Given passage:
But that didn't help because the images were burned into my brain.
I kept thinking about his eyes sharp, too sharp,
the way they seemed to cut through the blur of cheap cameras.
That night I dreamed I was flipping through the album again.
But instead of birthdays or vacations,
every page was a photo of me, right there in my room,
taken from just outside the window.
And every one the man was closer, closer, closer,
until the last photo was nothing but his face.
I woke up gasping, heart thudding like it wanted out of my chest.
The album was back on my desk.
I know I shoved it under the bed.
I remembered the scrape of cardboard against carpet.
But there it was.
Sitting upright.
Open to the graduation photo.
And this time, the man wasn't in the crowd.
He was standing on stage next to me.
After that, I stopped pretending this was nostalgia.
Something was wrong, deeply horribly wrong.
I didn't tell my mom.
I didn't tell anyone.
What could I even say?
Hey, remember that stranger and everything?
Every childhood memory we have, well, he's moving closer now.
Yeah, that'd go over well.
Instead, I tried to ignore it.
I shoved the album into the closet and stacked board games on top of it.
Out of sight, out of mind.
Except it wasn't.
The man started showing up outside the photos.
It began with the bathroom mirror.
I'd just finished brushing my teeth when I saw him standing at the very edge of the
reflection where the doorway met the hall.
I spun around so fast I nearly dropped the toothbrush.
Nobody was there. The hallway was empty. When I looked back, so was the mirror. The next time it was
worse. I was in the kitchen, late at night, drinking water. The window above the sink looked out
into the backyard. Dark, empty, nothing but trees, except not empty. A figure was standing at the tree
line. Perfectly still. I didn't need the details to know it was him. The posture was the same,
straight-backed, hands folded, waiting. I backed away, heart-hammering, telling myself it was just a trick of
the dark, some shadow. But when I blinked, his head tilted, slow, deliberate, like he knew I was
watching. I yanked the curtains shut and didn't open them again. From then on, reflections betrayed me.
Every dark screen, every pane of glass, I'd see him behind me, just far enough that I couldn't make out
all the details, but I felt him. The weight of his gaze pressed down like a hand on my shoulder.

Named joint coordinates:
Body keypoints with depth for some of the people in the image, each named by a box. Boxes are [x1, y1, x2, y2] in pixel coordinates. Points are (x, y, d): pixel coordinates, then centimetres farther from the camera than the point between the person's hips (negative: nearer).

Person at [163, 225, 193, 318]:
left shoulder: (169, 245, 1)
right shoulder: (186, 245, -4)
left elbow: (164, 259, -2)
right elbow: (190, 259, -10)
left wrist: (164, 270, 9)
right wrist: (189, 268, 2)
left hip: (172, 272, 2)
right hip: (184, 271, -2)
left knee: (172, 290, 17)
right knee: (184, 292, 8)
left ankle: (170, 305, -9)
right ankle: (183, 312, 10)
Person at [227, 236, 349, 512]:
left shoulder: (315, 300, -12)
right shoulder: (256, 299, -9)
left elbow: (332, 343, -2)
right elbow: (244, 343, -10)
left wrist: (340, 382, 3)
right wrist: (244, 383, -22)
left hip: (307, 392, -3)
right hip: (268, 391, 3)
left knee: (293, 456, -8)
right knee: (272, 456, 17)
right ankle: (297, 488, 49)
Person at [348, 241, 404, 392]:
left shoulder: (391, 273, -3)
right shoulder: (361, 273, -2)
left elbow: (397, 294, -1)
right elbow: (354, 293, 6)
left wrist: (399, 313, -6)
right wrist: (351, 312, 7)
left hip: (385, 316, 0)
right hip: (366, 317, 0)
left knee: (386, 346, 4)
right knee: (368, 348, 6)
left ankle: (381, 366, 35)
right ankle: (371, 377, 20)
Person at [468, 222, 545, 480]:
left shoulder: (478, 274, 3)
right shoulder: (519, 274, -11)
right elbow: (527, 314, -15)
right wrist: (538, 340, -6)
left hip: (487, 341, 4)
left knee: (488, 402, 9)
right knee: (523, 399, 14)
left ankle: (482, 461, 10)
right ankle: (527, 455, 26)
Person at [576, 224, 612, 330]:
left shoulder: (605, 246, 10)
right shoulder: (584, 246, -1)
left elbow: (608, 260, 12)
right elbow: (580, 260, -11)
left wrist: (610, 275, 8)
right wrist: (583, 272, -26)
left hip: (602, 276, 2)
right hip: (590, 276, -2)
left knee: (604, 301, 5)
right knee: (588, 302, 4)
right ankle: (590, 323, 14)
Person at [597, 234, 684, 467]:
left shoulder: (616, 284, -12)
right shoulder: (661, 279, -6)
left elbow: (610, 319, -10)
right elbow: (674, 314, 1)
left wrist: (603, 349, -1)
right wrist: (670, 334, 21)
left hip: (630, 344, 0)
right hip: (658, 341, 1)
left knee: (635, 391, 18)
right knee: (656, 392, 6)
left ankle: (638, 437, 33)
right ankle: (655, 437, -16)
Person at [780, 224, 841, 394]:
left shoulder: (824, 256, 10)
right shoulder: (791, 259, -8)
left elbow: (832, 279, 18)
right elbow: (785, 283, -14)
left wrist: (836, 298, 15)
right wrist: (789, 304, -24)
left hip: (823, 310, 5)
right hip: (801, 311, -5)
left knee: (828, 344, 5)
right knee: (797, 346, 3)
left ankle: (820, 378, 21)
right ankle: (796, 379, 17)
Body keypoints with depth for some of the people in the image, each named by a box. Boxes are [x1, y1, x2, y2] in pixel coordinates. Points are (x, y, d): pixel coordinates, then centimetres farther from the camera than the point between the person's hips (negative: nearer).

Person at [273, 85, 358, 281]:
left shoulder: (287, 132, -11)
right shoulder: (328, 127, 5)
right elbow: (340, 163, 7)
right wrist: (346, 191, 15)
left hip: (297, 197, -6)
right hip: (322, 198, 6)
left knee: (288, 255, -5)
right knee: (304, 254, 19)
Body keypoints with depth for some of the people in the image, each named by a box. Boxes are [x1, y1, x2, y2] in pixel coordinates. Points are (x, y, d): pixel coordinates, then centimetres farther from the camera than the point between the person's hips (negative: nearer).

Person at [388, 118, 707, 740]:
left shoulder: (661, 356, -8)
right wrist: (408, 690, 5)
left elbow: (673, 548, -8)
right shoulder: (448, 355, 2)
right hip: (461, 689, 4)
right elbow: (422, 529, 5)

What you need to do:
1. In the story about the photo album, what did the narrator stack on the album after putting it in the closet?
2. Please continue the story about the photo album from its last sentence.

List of answers:
1. Board games.

2.
I started covering mirrors. I plugged the TV. I left the laptop lid closed. Still, I couldn't
escape him. Because he wasn't just showing up in the house anymore, he was interacting with
the album. One night I heard rustling from the closet, soft like pages turning. I froze in bed,
every muscle locking. The sound went on for a minute, then stopped.
When I finally forced myself to look, the closet door was cracked open.
The board games I'd stacked on top of the album were scattered across the floor.
And the album itself was lying open, pages fluttering as if from a breeze.
I crept closer, every instinct screaming to stop.
And I saw what Page it had landed on.
Not a childhood memory.
Not a holiday.
It was a photo I'd never seen before.
Me.
sitting in my bed.
Now.
And in the bottom corner of the frame, half in shadow,
the man was standing inside my room.
I couldn't take it anymore.
The album, the photos changing, the man pressing into my house,
none of it made sense.
There had to be an explanation, some missing piece.
So I confronted my mom.
She was in the living room, folding laundry
when I dropped the album on the coffee table.
The thud made her flinch.
She looked at it like I'd just set down a dead animal.
Tell me who he is, I demanded.
My voice shook, but I didn't care.
The man? He's in every picture, and don't tell me it's a coincidence,
because he's in ones that didn't even exist before.
Her hands tightened on a towel until her knuckles went white.
She didn't answer.
Mom, I pressed.
Please just tell me the truth.
Finally, she set the towel down and sank onto the couch.
For the first time in my life, she looked at her.
looked old, tired, like she'd been holding something in for decades and it had finally
rotted her from the inside.
I hoped you wouldn't notice, she whispered.
We all hoped.
My skin went cold.
We?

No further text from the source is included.